Eh? Zelda II is every inch an action-RPG, and heavily inspired by DQ1. It plays exactly like about every other JRPG out there except that encounters and dungeons are side-view platform sequences (the dungeons could be seen as metroidvania minigames on their own). The only RPG things it's missing is, like Drag said, the lack of money, shops and items (besides magic bottles and the treasures), but also the lack of equipment change. You have the same sword and shield through the whole game (which is not strange story-wise since Link kept the best sword and shield from the last game which was needed to kill Ganon with, so there are probably no better weapons in the world). It has a proper experience point system (in addition to the classic heart containers and the new magic containers) and even a proper spell system though, and the only Zelda game that has a large world map with more than around 5 towns (until Wind Waker at least).

I don't understand what RNG it's missing? It has an interesting encounter system that I would've wanted to see in more RPGs, and they at least feel like they are randomly generated. Battles are similar to orthodox RPGs in that you have similar options to flee or fight.
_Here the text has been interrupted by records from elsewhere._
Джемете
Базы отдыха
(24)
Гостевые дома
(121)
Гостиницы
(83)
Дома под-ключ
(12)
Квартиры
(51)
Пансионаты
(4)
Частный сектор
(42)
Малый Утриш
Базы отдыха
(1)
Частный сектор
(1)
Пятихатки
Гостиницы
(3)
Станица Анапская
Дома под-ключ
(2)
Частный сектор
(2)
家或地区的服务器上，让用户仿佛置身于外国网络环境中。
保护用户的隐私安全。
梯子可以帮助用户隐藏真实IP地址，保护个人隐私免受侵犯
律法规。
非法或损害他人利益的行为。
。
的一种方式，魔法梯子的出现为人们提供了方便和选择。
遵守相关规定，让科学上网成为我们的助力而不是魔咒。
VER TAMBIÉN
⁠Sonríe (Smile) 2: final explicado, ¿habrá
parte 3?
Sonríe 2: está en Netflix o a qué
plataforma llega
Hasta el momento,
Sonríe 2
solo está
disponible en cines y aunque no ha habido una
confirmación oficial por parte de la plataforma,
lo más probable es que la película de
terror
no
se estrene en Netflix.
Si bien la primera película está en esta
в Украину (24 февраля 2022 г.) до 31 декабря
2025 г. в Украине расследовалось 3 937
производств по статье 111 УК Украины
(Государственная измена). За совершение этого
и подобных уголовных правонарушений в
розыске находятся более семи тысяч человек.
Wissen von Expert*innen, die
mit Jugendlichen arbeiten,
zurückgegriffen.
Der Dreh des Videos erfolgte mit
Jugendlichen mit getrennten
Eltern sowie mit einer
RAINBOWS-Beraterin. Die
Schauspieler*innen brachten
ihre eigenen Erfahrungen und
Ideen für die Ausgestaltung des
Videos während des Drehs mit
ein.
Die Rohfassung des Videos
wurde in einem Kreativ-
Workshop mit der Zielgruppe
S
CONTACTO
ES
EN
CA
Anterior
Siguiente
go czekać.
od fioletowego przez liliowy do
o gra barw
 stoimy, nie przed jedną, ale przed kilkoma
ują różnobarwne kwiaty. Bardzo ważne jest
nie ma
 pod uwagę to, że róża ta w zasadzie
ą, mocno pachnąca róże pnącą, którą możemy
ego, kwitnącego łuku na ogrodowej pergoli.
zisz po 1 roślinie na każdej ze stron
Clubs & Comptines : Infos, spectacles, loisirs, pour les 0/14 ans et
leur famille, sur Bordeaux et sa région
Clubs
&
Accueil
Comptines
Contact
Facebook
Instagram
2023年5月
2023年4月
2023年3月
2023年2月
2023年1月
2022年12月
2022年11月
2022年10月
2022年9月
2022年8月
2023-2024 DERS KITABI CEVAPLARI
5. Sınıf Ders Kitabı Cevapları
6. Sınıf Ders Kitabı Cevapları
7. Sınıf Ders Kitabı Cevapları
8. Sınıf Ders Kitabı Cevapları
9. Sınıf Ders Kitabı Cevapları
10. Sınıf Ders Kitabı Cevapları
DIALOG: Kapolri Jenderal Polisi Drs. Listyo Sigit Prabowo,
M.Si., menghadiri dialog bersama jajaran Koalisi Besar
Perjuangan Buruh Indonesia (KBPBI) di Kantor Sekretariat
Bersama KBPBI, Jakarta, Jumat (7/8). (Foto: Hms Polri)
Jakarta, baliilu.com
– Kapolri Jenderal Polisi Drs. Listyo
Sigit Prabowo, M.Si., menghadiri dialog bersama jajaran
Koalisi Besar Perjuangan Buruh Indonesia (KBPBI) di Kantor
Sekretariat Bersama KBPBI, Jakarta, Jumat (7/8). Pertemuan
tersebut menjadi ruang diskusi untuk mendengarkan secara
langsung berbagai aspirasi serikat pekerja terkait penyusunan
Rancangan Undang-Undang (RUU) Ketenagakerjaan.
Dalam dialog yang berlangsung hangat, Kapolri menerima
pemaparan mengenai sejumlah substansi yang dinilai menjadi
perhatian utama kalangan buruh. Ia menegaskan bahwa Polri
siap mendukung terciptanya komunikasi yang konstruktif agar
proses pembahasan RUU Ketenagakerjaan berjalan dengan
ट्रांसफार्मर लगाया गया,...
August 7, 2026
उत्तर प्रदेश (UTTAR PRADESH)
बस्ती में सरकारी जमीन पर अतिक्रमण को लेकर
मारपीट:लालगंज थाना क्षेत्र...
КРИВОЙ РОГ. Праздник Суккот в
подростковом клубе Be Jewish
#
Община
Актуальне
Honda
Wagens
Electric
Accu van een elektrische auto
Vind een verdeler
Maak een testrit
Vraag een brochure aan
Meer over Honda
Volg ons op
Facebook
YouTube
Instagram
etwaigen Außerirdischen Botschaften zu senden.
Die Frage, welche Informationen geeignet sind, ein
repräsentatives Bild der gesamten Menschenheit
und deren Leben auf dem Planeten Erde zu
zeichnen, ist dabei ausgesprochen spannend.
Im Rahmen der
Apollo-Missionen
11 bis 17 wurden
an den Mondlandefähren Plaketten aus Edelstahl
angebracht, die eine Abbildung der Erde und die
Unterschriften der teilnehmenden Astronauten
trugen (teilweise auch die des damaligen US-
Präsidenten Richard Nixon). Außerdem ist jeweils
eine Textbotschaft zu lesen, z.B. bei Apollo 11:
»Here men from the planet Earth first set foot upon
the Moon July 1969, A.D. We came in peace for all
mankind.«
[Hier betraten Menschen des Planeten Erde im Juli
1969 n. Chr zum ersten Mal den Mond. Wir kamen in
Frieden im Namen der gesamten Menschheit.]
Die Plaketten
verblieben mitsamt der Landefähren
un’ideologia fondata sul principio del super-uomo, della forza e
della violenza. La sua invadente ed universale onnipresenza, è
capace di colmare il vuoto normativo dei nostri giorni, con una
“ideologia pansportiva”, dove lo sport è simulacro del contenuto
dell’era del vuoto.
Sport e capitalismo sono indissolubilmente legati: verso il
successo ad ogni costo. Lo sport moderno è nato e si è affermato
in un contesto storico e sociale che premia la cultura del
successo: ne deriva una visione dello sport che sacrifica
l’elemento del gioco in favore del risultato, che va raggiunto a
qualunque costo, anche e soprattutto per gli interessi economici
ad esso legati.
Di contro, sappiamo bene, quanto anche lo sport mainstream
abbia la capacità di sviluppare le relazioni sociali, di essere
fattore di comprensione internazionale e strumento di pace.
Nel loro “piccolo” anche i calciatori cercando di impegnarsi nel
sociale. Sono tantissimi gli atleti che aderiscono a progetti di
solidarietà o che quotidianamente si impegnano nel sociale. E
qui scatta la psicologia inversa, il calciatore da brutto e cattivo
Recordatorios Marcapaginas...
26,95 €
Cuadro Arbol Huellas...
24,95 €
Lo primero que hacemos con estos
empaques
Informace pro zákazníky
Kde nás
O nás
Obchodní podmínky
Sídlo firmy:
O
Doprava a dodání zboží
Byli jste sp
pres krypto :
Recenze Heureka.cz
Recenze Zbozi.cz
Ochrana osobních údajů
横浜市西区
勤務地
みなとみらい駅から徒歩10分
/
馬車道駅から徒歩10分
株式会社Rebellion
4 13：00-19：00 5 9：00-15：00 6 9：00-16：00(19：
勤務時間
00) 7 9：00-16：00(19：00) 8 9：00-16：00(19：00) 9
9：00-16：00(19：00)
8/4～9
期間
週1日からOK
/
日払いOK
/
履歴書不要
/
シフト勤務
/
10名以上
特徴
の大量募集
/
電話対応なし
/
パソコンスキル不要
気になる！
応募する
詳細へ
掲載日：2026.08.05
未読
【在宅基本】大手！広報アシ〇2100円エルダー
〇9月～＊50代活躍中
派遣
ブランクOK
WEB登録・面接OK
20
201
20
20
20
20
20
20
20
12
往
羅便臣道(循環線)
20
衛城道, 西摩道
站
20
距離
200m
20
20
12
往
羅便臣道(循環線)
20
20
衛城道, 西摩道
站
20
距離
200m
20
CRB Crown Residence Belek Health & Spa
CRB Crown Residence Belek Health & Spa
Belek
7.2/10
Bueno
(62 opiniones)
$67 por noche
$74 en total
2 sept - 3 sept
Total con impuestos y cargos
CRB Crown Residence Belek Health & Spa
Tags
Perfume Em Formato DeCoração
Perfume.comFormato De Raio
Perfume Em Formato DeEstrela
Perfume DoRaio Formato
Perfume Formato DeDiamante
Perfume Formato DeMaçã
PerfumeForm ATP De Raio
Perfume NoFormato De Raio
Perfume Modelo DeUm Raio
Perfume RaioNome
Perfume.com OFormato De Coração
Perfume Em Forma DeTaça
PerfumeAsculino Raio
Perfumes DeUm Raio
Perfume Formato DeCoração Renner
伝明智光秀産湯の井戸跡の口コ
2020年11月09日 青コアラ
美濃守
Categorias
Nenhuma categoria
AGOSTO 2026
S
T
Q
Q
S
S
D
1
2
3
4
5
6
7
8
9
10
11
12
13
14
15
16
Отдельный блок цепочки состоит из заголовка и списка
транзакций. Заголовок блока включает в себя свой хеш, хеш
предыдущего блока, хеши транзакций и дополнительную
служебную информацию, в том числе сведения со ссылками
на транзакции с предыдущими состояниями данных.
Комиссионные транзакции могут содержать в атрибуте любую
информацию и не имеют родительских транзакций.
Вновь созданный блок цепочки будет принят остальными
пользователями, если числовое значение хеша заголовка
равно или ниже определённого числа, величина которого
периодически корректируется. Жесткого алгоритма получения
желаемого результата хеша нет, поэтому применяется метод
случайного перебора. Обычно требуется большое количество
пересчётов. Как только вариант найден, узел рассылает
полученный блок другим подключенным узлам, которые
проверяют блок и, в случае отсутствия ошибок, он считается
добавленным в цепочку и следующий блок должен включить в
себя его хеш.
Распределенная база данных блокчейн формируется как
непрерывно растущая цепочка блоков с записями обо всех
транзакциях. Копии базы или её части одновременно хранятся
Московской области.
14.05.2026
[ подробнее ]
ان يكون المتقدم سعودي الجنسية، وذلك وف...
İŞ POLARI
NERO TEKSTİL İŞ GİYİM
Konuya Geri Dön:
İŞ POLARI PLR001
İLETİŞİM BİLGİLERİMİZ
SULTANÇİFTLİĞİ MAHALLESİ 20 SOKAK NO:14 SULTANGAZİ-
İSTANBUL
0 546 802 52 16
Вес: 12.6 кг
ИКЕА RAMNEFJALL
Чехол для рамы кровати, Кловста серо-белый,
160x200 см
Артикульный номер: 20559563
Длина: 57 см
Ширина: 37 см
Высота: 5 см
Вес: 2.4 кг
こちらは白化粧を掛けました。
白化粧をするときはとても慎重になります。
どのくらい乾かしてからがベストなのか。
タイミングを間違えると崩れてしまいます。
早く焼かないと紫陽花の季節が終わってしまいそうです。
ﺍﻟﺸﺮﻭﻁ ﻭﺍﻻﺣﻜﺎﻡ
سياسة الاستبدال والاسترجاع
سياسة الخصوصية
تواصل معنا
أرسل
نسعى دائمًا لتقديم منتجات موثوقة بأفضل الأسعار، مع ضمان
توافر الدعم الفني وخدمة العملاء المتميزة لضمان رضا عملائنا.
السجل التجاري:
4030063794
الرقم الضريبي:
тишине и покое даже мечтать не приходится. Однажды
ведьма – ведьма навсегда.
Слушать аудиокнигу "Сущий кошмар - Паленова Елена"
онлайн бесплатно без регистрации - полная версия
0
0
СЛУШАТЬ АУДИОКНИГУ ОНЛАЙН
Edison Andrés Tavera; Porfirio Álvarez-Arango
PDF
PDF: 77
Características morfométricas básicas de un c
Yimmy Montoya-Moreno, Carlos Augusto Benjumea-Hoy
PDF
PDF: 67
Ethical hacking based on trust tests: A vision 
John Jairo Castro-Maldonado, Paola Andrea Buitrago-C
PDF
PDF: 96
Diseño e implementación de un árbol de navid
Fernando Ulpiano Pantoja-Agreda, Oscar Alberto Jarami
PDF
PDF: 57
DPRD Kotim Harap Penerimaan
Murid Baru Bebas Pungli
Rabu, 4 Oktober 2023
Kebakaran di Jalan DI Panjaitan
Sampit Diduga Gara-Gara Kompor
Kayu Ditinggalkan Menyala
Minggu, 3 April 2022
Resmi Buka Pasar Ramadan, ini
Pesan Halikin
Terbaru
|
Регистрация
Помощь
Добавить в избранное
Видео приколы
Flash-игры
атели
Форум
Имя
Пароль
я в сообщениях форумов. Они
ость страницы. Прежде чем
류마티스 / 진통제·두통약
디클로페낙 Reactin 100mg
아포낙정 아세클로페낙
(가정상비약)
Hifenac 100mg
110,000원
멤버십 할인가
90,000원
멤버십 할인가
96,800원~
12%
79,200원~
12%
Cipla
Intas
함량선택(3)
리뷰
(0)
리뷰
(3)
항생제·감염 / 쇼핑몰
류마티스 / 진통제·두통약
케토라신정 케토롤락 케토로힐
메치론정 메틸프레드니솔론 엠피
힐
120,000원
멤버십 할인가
In the FDS version, battles even has a BGM that sounds more like a classic RPG battle theme (and is very similar to the boss battle theme). The NES version has a better battle BGM though, even if it no longer sounds like a battle theme.

A metroidvania can also be an action RPG (like the Igavania games) so yeah the world map is the main thing that prevents Zelda II from being a metroidvania.

The lack of money is kind of ironic since it's the only Zelda game that doesn't have rupees and shops.